A copy constructor has the same name of the class and accept a object of the same class.  For example,

Class C1 {
...

string p*

C1(const C1 &Ca) {
    p = new string(*(ca.p));
    }
...
}

The copy constructor is use to copy a object to another object of the same class.  The default copy constructor does a shallow copy.  In other words, if the class contains a pointer to a dynamically allocated area, the copy will be copy to the target object but the dynamic area will not be duplicated.  Both objects will point to the same area.  When one of the object is released, the destructor may release the dynamic area.  The remaining object will then end up containing a dangling pointer.

C++ friend functions

Friend functions are defined within a class that enable these functions outside the class to access the function and data within the object.  The function can be a C++ function or a operator-overload function

Class C {
    friend void fn (...)  // a normal function
    friend a& operator<<(..._  // operator overloading of <<
    .... // normal class definition
}

Friend functions are declared outside of the class  

C Array

The name of an array is a constant pointer to the first element of the array.  We can pass an array to the function of the equivalent signature

int fn(int* const x)

int a[5] = [100, 200, 300, 400, 500];
int b
b = fn(a);

Because array name is a pointer, it can be returned by a function as such (beware of out-of-scope issue).

Pass By Pointer in C++

Passing argument to a function can be more efficient when using the pass-by-reference method, especially when the argument size is huge.

int fn(int& x, int& y)

The same level of efficiency can also be achieved using constant pointers.  You can change the value pointed to but not the pointer itself, similar to using references

int fn(int* const p, int* const q)

Similar to returning a reference in a function, be careful not to returning a pointer to an out-of-scope object.

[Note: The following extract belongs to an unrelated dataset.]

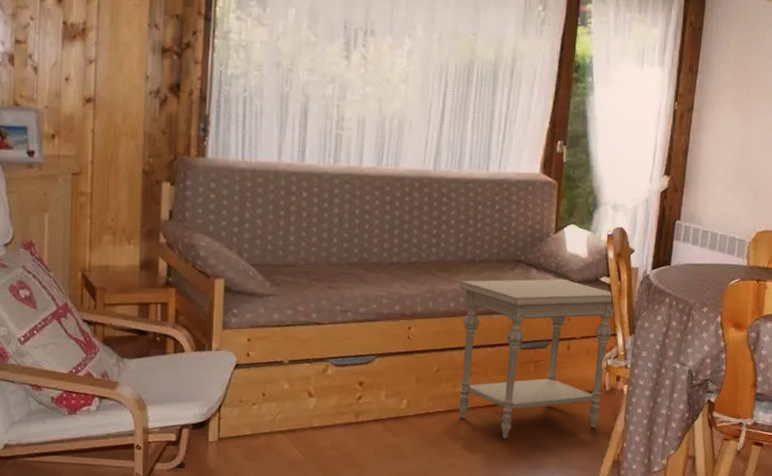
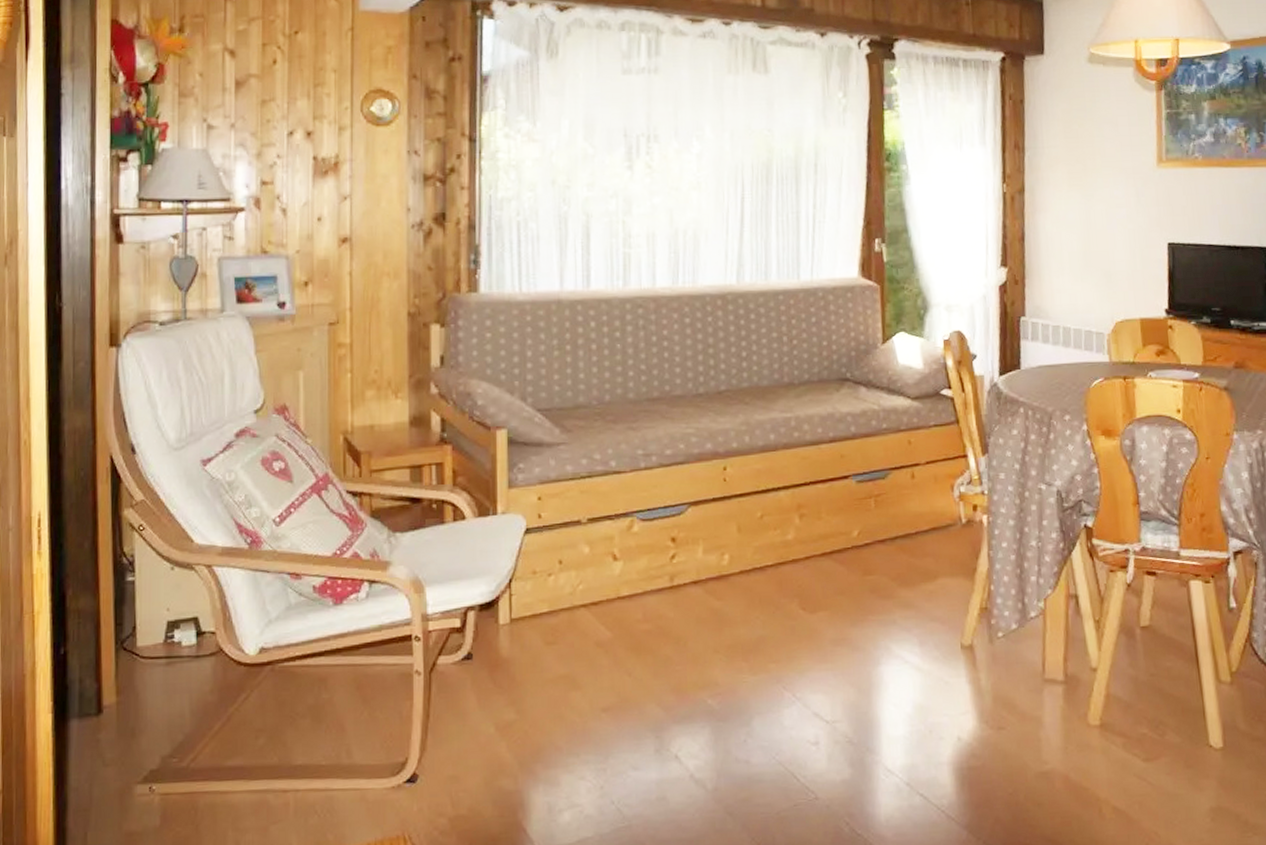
side table: present [458,279,615,439] -> none [778,395,962,592]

Commonly, the return pointer points to an area in heap allocated by the new operator.  Likewise, using a pointer to receive a returning pointer is efficient as it will not involve any copying of the object content.  Using a variable to receive a returning pointer will end up making a copy of the object the pointer points to.

C++ Pointers

Pointer contains address of another variable or object.  To point to an existing variable, assign the point using the address operator (&)

int a
int* b = &a

To access the variable pointed by a pointer, use the dereference operator (*)

int c = *b

A constant pointer cannot change to point to another variable

int* const b = &a
b = &c // generates error

A pointer to a constant cannot change the value of the variable the pointer points to

const int* b
*b = c // generates error

a constant pointer to a constant is most restrictive
const int* const b

C++ Reference

A reference is an alias for another variable.  It is declared using the & operator

int a = 100;
int& b = a

A reference must be initialized when it is declare or results in compilation error.

Reference can be used in place of the variable (as it is just like have another name for the same variable)

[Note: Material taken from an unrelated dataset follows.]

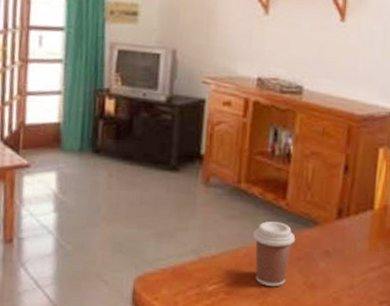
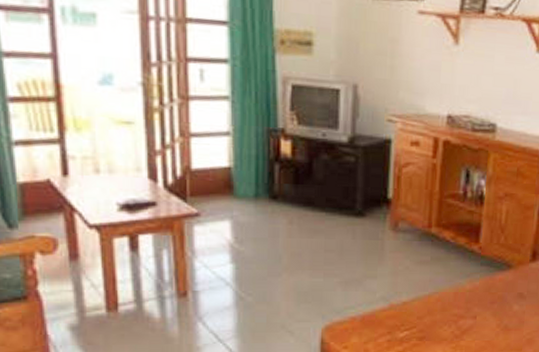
coffee cup: present [253,221,296,287] -> none [445,266,489,331]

a += 1 or b +=1 yields the same result

To pass by reference in a function fn is efficient if the parameter size is large

int fn(int& x, int& y)
int i, j, k

i = fn(j, k)

fn can change the value of j and k in its code.  To prevent fn changing the arguments, declare the funciton using constant reference

int fn(const int& x, const int& y)

When a function returns a reference (e.g. int& fn(...)), it must make sure that the deference is not on a local variable as the memory storage will disappear when the fn goes out of scope.  It must return either a static variable or a reference to a parameter.  The calling program can assign the return reference value to another reference variable.  In this case, the return object is not copied

int& a = fn(...)  // no copy of content

If the calling program uses a variable to receive the return value, the content of the object will be copied

int a = fn (..) // content copy